Apparition Paintings is a collection of oddly disjointed compositions that alternately soothe and trip the listener, moving between mellow melodies and rippling calmness – ‘All I Desire’ is a slow melt of chillwave, electronic post-rock and Disintegration-era Cure – and eerie weirdness – ‘When I first came here (I thought I’d never get used to the trains; now when it’s quiet I get nervous)’ is part chamber-pop, part deranged spookiness. None of this sits comfortably, in any context, and the deeper one delves into the eerie collage work that is Apparition Paintings, the more unsettling it becomes.

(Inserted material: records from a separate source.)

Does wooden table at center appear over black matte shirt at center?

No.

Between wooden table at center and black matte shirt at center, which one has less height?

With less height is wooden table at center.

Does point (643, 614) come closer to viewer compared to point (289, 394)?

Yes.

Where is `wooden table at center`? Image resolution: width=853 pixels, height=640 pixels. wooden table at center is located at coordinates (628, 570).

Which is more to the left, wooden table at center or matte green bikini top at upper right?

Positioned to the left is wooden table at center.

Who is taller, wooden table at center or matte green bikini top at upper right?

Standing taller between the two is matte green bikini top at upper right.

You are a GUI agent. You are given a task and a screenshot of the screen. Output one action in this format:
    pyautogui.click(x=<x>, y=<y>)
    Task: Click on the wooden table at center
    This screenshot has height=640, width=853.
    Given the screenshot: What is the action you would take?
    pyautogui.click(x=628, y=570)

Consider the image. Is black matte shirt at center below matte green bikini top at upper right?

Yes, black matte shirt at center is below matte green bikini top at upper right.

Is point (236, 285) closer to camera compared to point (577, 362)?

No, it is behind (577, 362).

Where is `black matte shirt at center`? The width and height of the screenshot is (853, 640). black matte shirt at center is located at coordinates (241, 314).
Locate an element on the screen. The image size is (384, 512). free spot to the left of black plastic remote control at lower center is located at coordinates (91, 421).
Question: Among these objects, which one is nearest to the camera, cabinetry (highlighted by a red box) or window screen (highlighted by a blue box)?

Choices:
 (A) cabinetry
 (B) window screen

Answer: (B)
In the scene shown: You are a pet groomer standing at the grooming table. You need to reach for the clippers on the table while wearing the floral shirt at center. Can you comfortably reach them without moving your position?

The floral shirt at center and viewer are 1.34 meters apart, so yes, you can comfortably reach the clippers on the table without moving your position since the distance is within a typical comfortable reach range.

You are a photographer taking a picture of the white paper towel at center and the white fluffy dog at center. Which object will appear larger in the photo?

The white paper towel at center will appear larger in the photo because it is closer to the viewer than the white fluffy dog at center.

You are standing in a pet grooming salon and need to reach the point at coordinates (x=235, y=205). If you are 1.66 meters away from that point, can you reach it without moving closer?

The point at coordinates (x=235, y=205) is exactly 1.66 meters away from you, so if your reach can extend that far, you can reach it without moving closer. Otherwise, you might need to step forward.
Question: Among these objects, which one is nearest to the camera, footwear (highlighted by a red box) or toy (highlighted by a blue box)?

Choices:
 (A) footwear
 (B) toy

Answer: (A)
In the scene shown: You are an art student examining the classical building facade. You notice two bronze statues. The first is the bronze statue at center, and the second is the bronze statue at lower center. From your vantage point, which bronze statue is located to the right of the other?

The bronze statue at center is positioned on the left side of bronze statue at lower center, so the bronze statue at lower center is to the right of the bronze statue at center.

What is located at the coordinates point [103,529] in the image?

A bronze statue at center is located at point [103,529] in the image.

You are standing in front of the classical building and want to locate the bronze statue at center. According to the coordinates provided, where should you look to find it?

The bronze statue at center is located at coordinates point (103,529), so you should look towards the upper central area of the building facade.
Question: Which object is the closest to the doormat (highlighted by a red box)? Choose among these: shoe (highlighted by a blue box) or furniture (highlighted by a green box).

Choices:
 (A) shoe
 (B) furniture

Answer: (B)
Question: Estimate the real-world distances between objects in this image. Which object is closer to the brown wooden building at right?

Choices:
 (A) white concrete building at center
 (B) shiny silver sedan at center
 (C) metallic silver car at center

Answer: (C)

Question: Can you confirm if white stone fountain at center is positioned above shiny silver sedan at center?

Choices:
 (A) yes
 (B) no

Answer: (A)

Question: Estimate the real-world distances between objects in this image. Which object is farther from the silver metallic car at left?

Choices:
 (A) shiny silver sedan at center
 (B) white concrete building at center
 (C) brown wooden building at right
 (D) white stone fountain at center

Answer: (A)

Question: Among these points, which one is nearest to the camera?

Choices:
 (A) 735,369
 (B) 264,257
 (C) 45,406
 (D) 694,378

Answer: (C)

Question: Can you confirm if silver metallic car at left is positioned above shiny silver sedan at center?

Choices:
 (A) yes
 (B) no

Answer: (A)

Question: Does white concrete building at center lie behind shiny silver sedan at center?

Toop’s notes which accompany the release are as disjointed and confounding as the music they accompany: ‘Don’t ask me about genre or consistency. Who cares? Half the world is drowning; the other half is in flames. Each story is an animal, a plant, something you drink, a surface you touch, a faint line, some memory emanating from a cardboard box. “’Things’ in themselves are only events that for a while are monotonous,” wrote Carlo Rovelli in The Order of Time. Maybe sounds are melting ‘things’, tired of the monotonous real.’

Yet on a certain level it makes sense. In a post-Covid world. The monotonous real is the lived experience of the everyday for many – not that it wasn’t before, but now, without the commute, without being in proximity to the volatile colleague, the explosive tension or the whatever, the monotonous real is confined to the household and to within the head. It may not be immediately apparent, but Apparition Paintings is a sort of inside soundtrack of the now, with extraneous and unexpected noises pinging back and firth across the main sonic backdrops to each piece.

‘She fell asleep somewhere outside the world’ finds a disembodied female voice singing a quavering melody, hesitantly. It’s a popular trope, but the deranged, childlike singing against a spooky backdrop is an effective trigger for cognitive dissonance. Apparition Paintings is an album that very much speaks to the sounds of the interior.